For Civil War historians, there is no historical memoir more valued than that of Ulysses S. Grant. Even more than 132 years later, the memoirs are considered some of the best writing by a former president to ever be published. That’s astounding considering we have writing and memoirs from such giants as Thomas Jefferson.
Personal Memoirs of Ulysses S. Grant was one of the most proclaimed books to come out of the post-Civil War era, and for good reason. There is a group of people who led the fight in the Civil War (from both sides) that wrote books that gave insightful and intriguing perspectives of the war. Grant’s had the added benefit of his position during the war. Robert E. Lee’s memoirs were never published in his lifetime, so Grant’s memoirs were the only written perspective from the top of either major army.
The thing is, we almost didn’t have them. Grant only finished the writing of his memoirs a month before he died from cancer in 1885, and even then it was a close call. Grant had been suffering from illness since early 1884. Moreover, the finances of the Grant family at the time necessitated something that would sustain an income after his death.
Originally, the offer for the memoirs came from The Century Magazine, a monthly illustrated periodical, which at the time was the country’s largest magazine. Grant had previously written a series of articles for them. At the time he was paid $500 per article, which if you do the math, is over $11,000. The editor of the magazine prodded Grant into writing his memoirs, which would also include some of the articles he had written.

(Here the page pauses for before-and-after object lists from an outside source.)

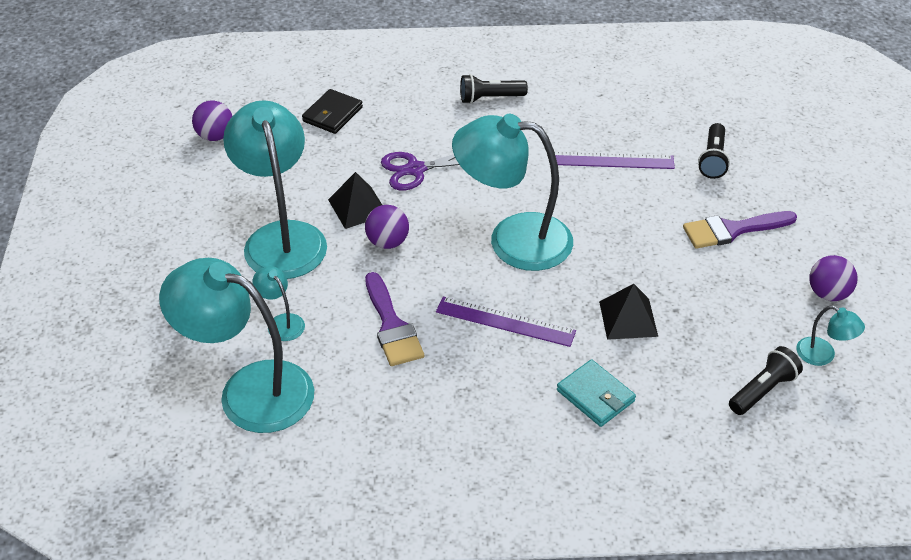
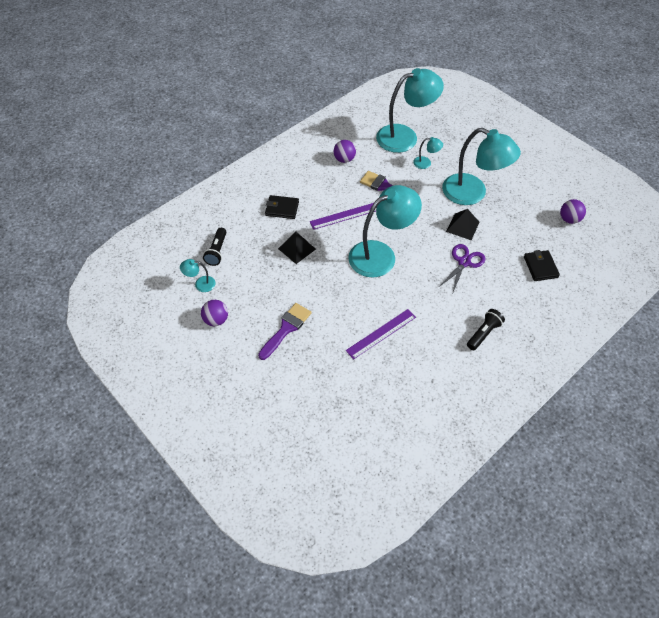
camera: 140 degrees right, 10 degrees up
(387, 242) = (430, 219): purple ball -> purple ball (344, 159)
(595, 396) = (282, 208): turquoise wallet -> black wallet
(713, 159) = (330, 372): black flashlight -> none

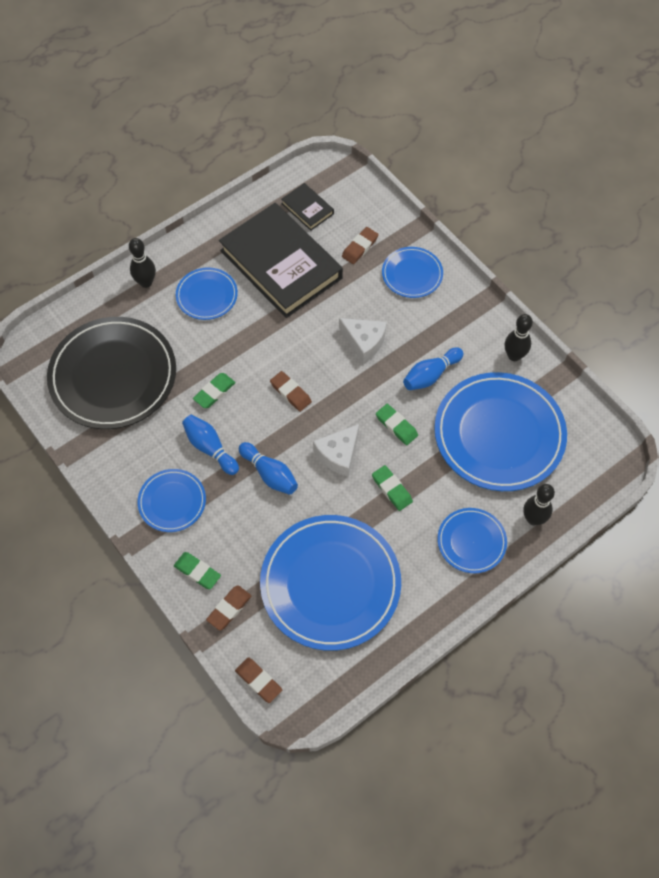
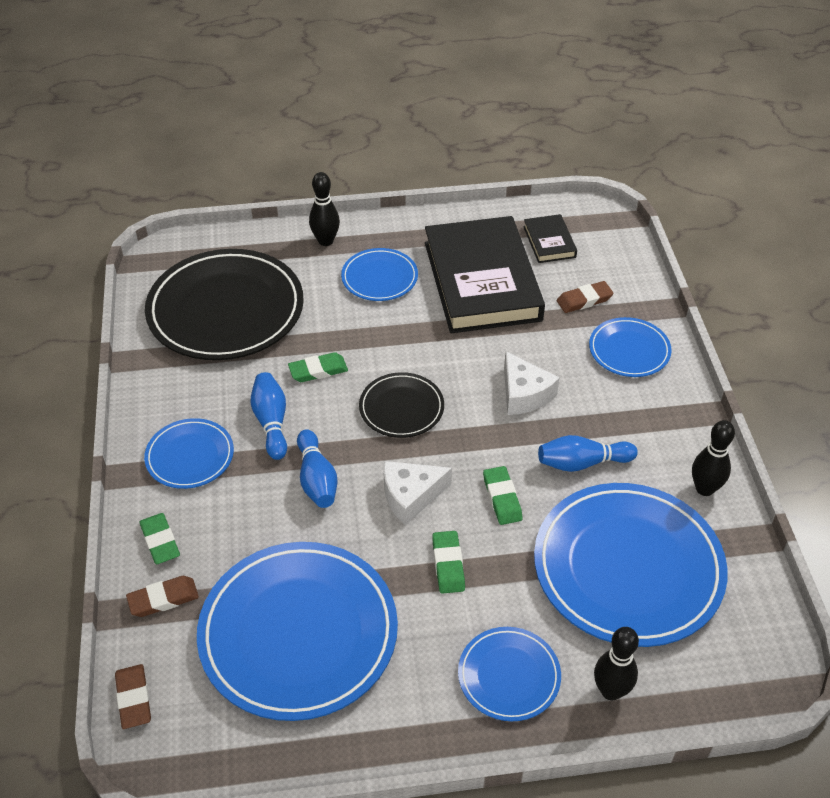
camera: 30 degrees right, 15 degrees down
(290, 393) = (401, 408): brown eraser -> black plate

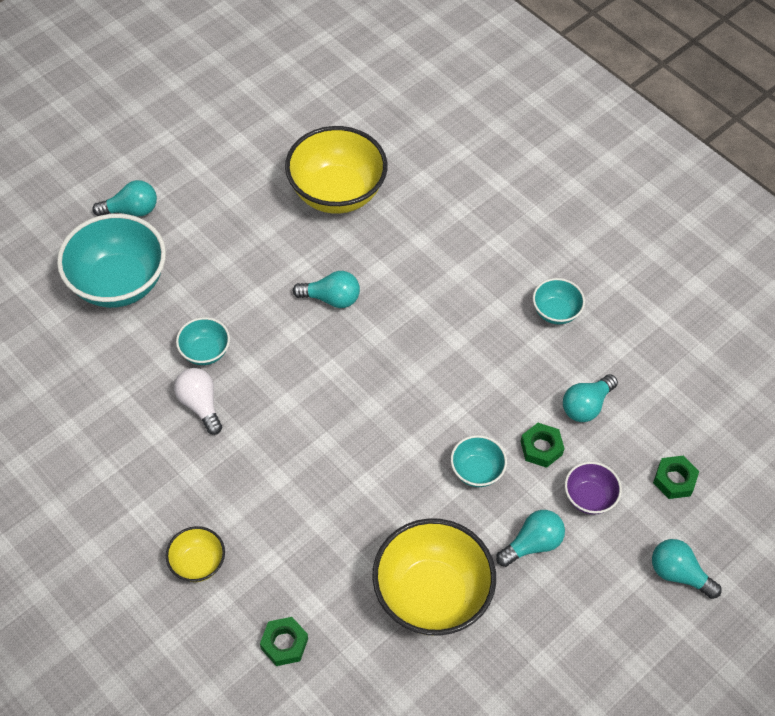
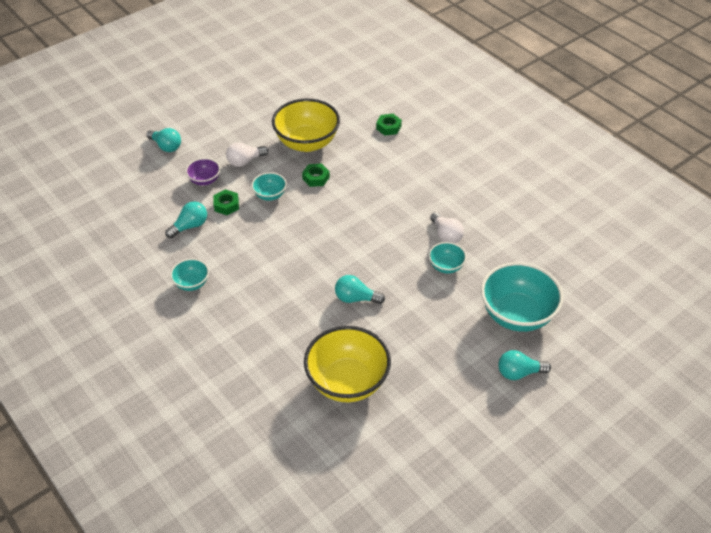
camera: 175 degrees left, 10 degrees down
(198, 563) = (438, 160): yellow bowl -> none
(532, 544) = (245, 161): turquoise light bulb -> white light bulb
(674, 480) = (149, 187): green nut -> green nut (316, 178)

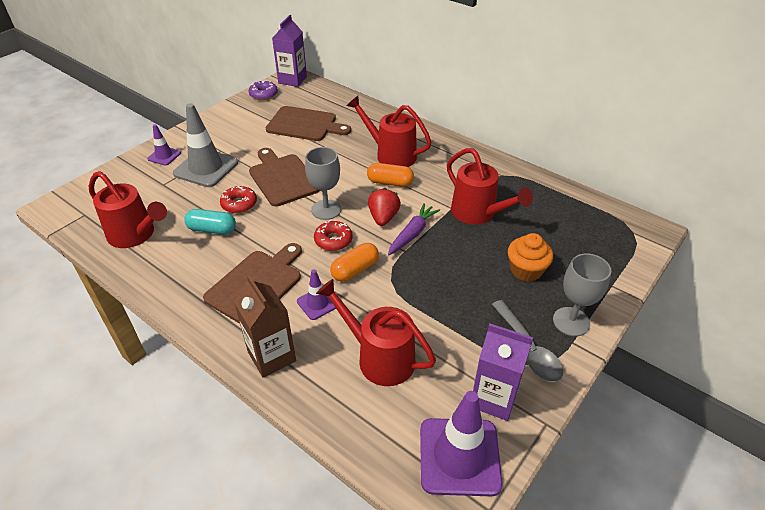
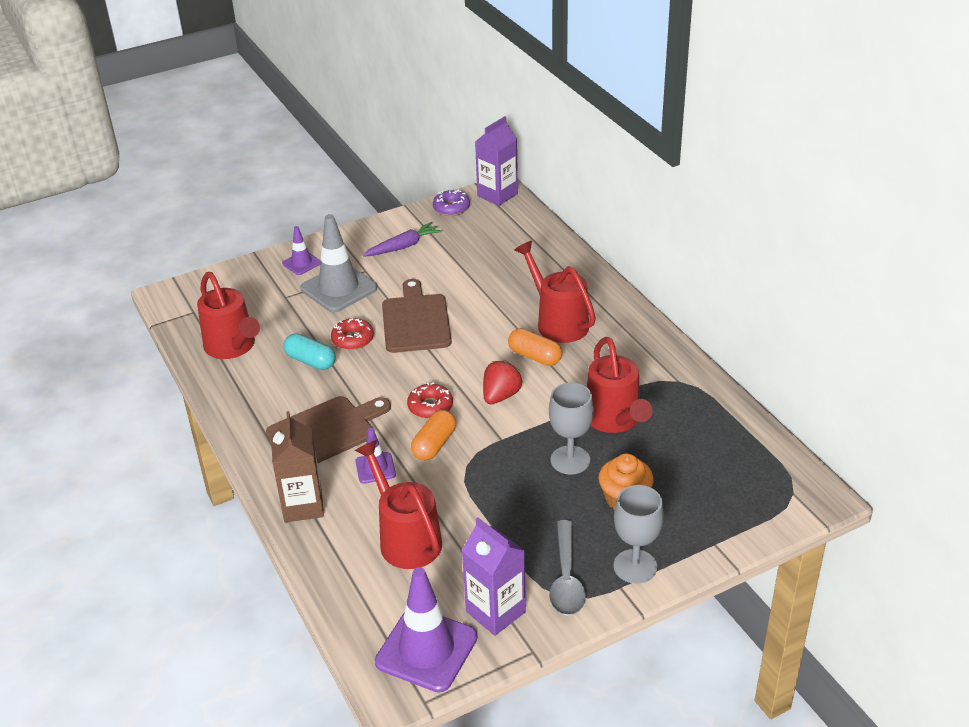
camera: 25 degrees right, 5 degrees down
(304, 125) = (478, 259): brown cutting board -> none
(326, 209) = (442, 370): grey goblet -> grey goblet (570, 460)
(355, 270) = (434, 445): orange capsule -> orange capsule turned 45 degrees counterclockwise
(412, 234) = (522, 423): purple carrot -> purple carrot (403, 246)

The magazine offered Grant and his family 10 percent in royalties from the sale of the book once it was published. With the financial future of his soon-to-be widow in mind, Grant turned that offer down, in favor of an offer from his friend Mark Twain. Yes, that Mark Twain. Twain offered to publish Grant’s book and return 75% in royalties, which even today is pretty unheard of. This is contested by some historians who claim the royalty turned out to be closer to 40%. No matter the number in the end, it was high enough to net Julia Grant (Grant’s widow) around half a million dollars ($11.3 million in today’s money).